Biopolis: Patrick Geddes and the City of Life

OLKER M. WELTER, The MIT Press, 2002 355 pages, 74 b&w illustrations; £27.50, cloth ISBN 0 262 23211 1
Volker Welter illuminates the work of Patrick Geddes from the perspective of an architectural historian. Biopolis is based on the author's PhD work at the University of Edinburgh and has also benefited from his work as an archivist cataloguing the visual material of the University of Strathclyde Geddes papers. Because I write here in a journal of art history, it must be stressed that the visual art side of Geddes's endeavours per se is not addressed here. From an art-historical point of view this is a little disappointing, but it is made up for by Welter's emphasis on Geddes's wider importance as a visual thinker. As the title makes clear, the focus is on Geddes's idea of the city, and if any idea can be regarded as central to Geddes's thinking, it is of course that one. But what distinguishes Welter's work is that he understands that Geddes's idea of the city is just that, namely an idea, and further, that it is to a large extent this idea that drives Geddes's practical achievements.
For Welter, diagrams which some commentators on Geddes have preferred to avoid, such as the 'Notation of Life', with its interdependent four-part division into Town, School, Cloister, and City, become central to the understanding of his thought. Thus Welter makes the move that needs to be made: he begins by taking seriously Geddes's interest in the city as a conceptual entity that can be expressed both philosophically and diagrammatically. For Welter, to understand Geddes we must revisit the first principles of his thinking. Furthermore, historical origins also must be revisited, and Welter argues that insight can be given to Geddes through a consideration of the writings of that pioneer of the theory of the European city state, Plato. Welter develops this comparison of Geddes's thinking and that of Plato's Republic in a way that is both stimulating and elegant, and such thinking characterises the entire book. As with any work on a polymath such as Geddes there are areas where one would have preferred more analysis, but any such quibbles are vastly outweighed by the overall interest of this book. Rather than side-stepping Geddes's ideas because some of them became tangential to architectural and planning practice as it developed, Welter gives them the attention they deserve. He is thus able to conclude his work with three chapters that give an analysis of one of Geddes's key concerns, namely the idea and actuality of the temple. Welter ranges through Geddes's commitment to secular temples of art and science, to the temple as a guiding core-presence in the city. But instead of noting this as some kind of maverick concern unique to Geddes, we find instead that Geddes is operating firmly within a current of European architectural thought, indeed a chart is devoted to 'secular and quasi-religious temple projects, 1880s to 1920s', which includes work by, among others, Olbrich, Lutyens, Ashbee and Taut. Welter is able to fimly situate Geddes's thinking with respect to this tradition.
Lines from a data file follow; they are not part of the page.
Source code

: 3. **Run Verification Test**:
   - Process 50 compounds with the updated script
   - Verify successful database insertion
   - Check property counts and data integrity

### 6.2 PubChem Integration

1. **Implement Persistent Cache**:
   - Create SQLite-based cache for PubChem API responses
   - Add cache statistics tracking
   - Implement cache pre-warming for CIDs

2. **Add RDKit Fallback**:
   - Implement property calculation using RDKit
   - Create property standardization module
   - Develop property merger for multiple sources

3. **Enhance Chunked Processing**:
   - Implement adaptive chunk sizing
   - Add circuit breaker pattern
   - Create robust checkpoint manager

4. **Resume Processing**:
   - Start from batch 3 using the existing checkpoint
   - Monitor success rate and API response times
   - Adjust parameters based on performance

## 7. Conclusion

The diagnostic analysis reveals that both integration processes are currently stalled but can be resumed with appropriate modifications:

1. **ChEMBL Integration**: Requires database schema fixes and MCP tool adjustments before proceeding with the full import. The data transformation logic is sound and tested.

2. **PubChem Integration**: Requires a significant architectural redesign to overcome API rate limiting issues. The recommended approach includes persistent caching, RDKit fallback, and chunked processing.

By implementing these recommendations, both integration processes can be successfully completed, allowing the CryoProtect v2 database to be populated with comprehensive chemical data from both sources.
One should, however, note that while the European dimension is well stated, Geddes's debt to the intellectual and religious traditions of his own background is not really addressed. For example, coming from a Free Church family, Geddes would have taken the necessity of the building of new 'temples' for granted throughout his childhood, simply because he was part of a new church which inherited no buildings. But any such weak points in Welter's analysis are compensated for by wonderfully suggestive European links such as an analogy drawn between Geddes's proposed geographical institute and Tycho Brahe's Uraniborg. The fact that Welter is able to appreciate Geddes as a key thinker in the European modernist tradition, rather than as a kind of northern adjunct to an Anglo-Saxon modernist cul-de-sac, gives this book a major role in any contemporary effort not only to understand Geddes, but also to understand the unrealised aspects of the modernist project. This is an illuminating study and an excellent addition to the literature, both of Geddes and of modernism.